(Kayıtlı girdiler)
------------------------------
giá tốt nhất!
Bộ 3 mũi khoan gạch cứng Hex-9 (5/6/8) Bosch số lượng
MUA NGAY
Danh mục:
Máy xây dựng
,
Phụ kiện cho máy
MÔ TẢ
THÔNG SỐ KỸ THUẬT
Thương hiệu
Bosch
------------------------------
**Yönerge:**
Lütfen verinin tamamını "giá tốt nhất" yerine "giá ưu đãi" koyarak yeniden yazın; başka hiçbir şeyi değiştirmeyin.

**Görev Yanıtı:**
giá ưu đãi!
Bộ 3 mũi khoan gạch cứng Hex-9 (5/6/8) Bosch số lượng
MUA NGAY
Danh mục:
Máy xây dựng
,
Phụ kiện cho máy
MÔ TẢ
THÔNG SỐ KỸ THUẬT
Thương hiệu
Bosch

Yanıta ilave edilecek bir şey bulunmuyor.